What to do:
Show each line of the records in which the word "SQUARE" occurs.

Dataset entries
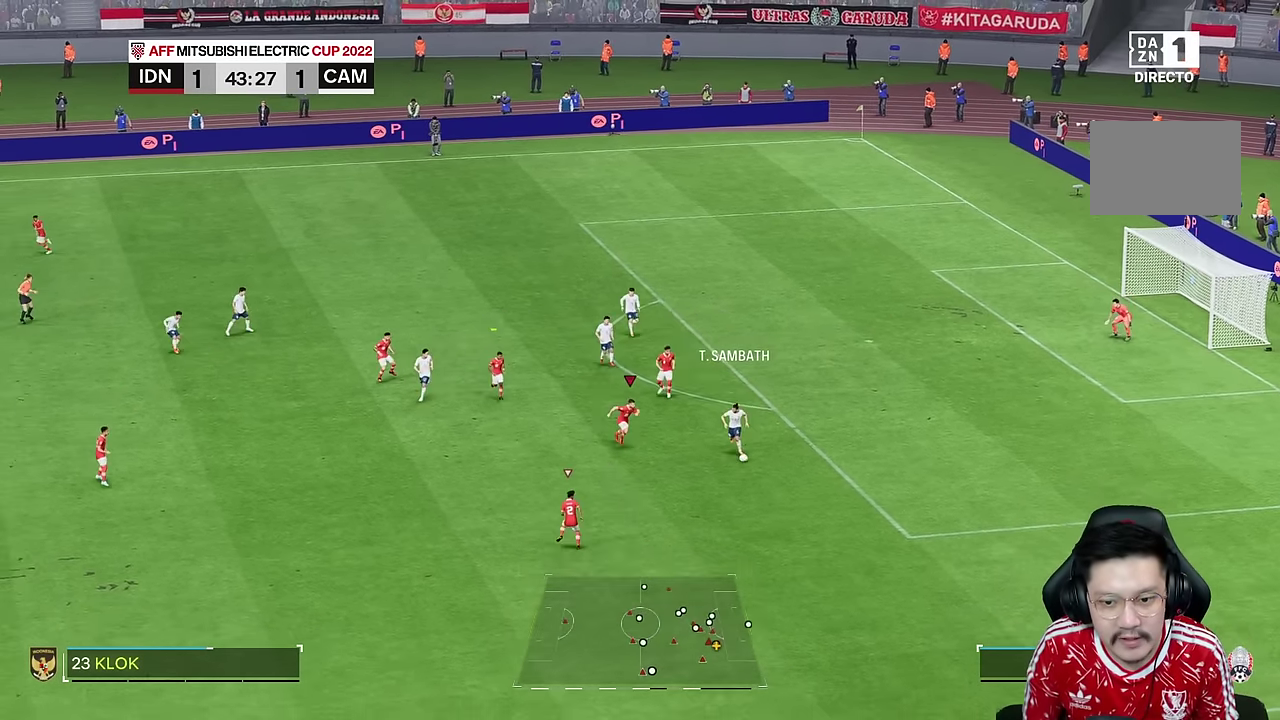
Gameplay with a controller (PlayStation layout); each line is a JSON object with the inputs held at the frame after it (dt_ms = milliseconds from this image to that frame). "events" lists button and stick changes between this image and that frame as [ms after this image, input, new state], when the widget could be followed in between. Not read: L1 L3 R1 R3.
{"dt_ms": 500, "buttons": ["SQUARE", "R2"], "left_stick": "down", "right_stick": "center", "events": [[417, "SQUARE", "down"], [484, "left_stick", "down"]]}
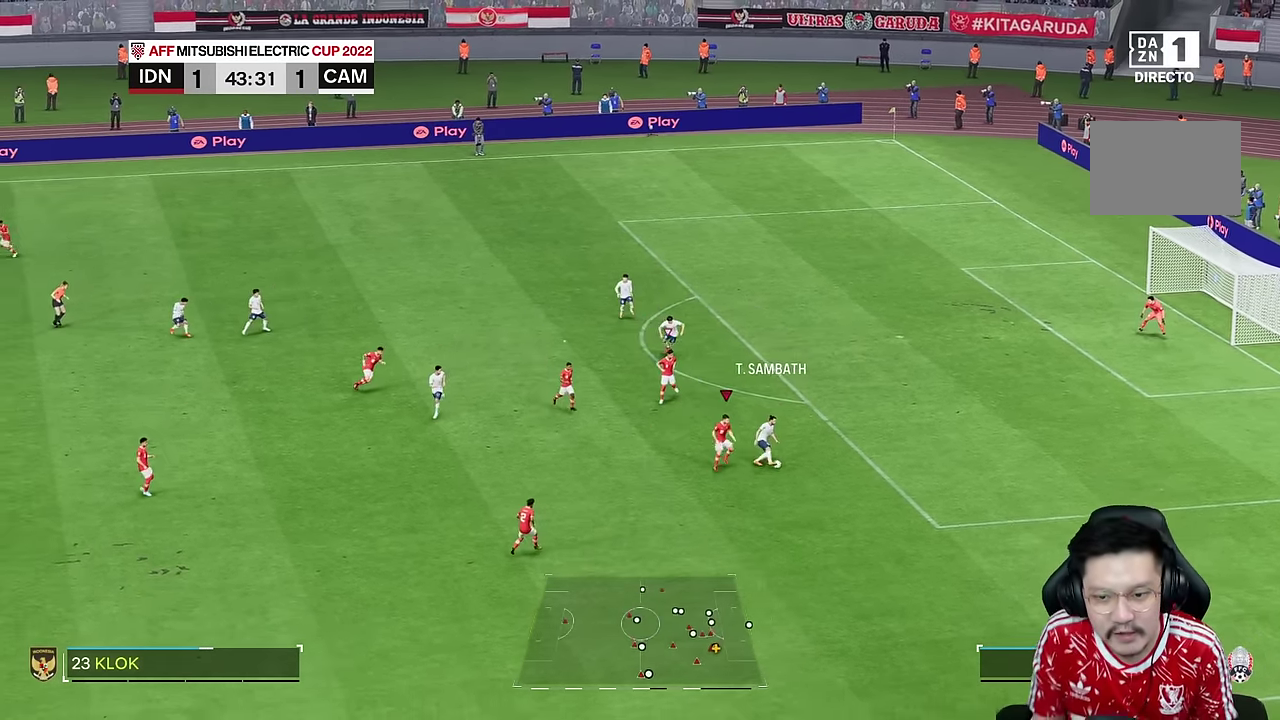
{"dt_ms": 500, "buttons": [], "left_stick": "right", "right_stick": "center", "events": [[34, "SQUARE", "up"], [217, "left_stick", "right"], [450, "R2", "up"]]}
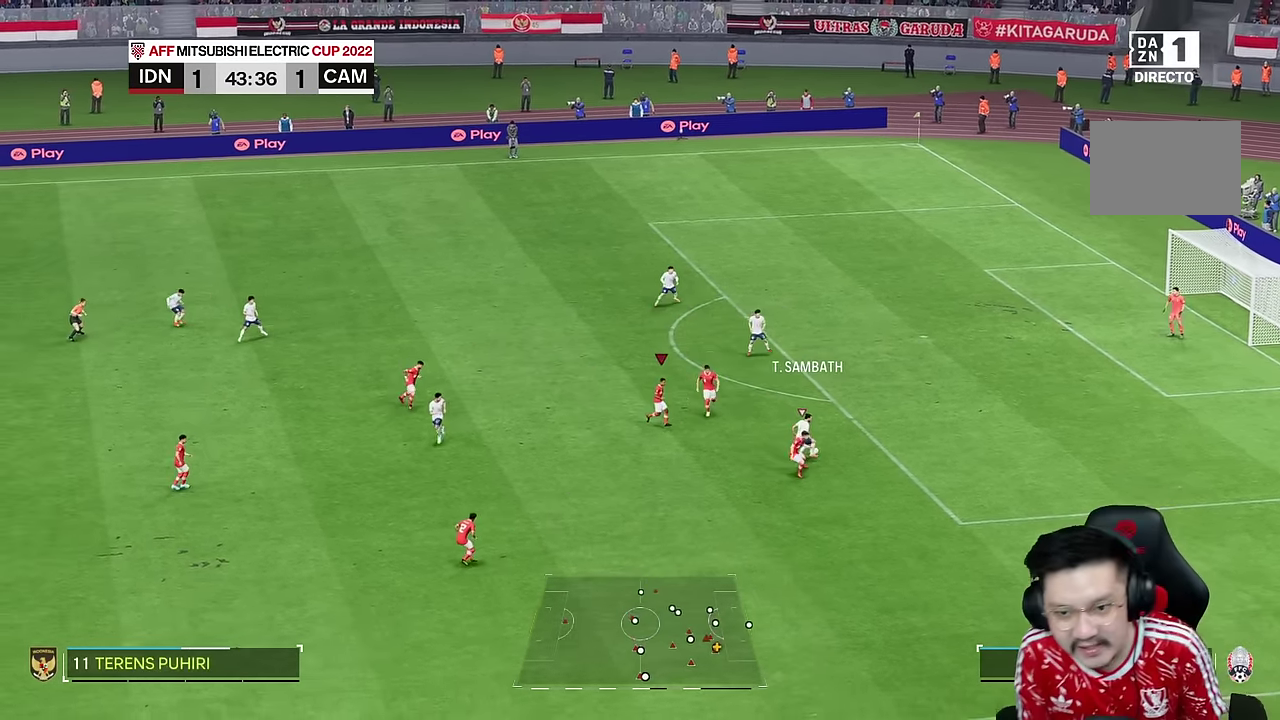
{"dt_ms": 500, "buttons": ["R2"], "left_stick": "right", "right_stick": "center", "events": [[184, "R2", "down"]]}
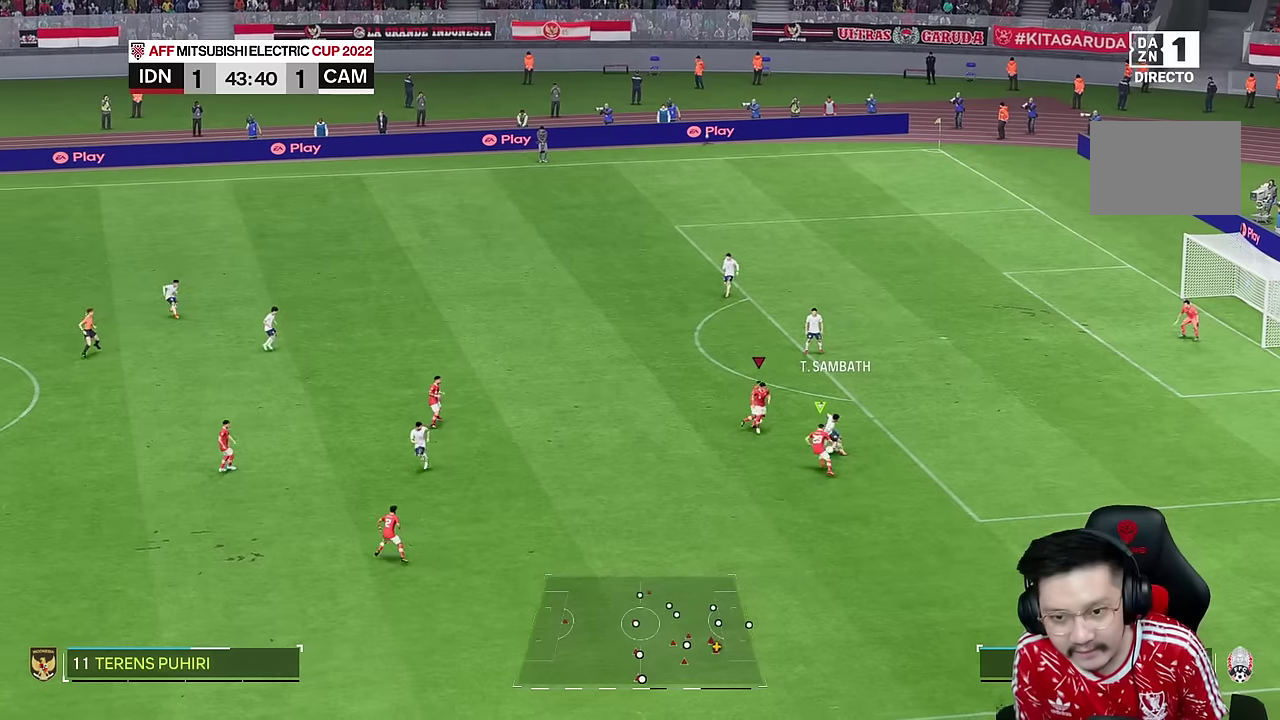
{"dt_ms": 500, "buttons": ["R2"], "left_stick": "right", "right_stick": "center", "events": [[417, "left_stick", "left"], [483, "left_stick", "right"]]}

Solved problem:
{"dt_ms": 500, "buttons": ["SQUARE", "R2"], "left_stick": "down", "right_stick": "center", "events": [[417, "SQUARE", "down"], [484, "left_stick", "down"]]}
{"dt_ms": 500, "buttons": [], "left_stick": "right", "right_stick": "center", "events": [[34, "SQUARE", "up"], [217, "left_stick", "right"], [450, "R2", "up"]]}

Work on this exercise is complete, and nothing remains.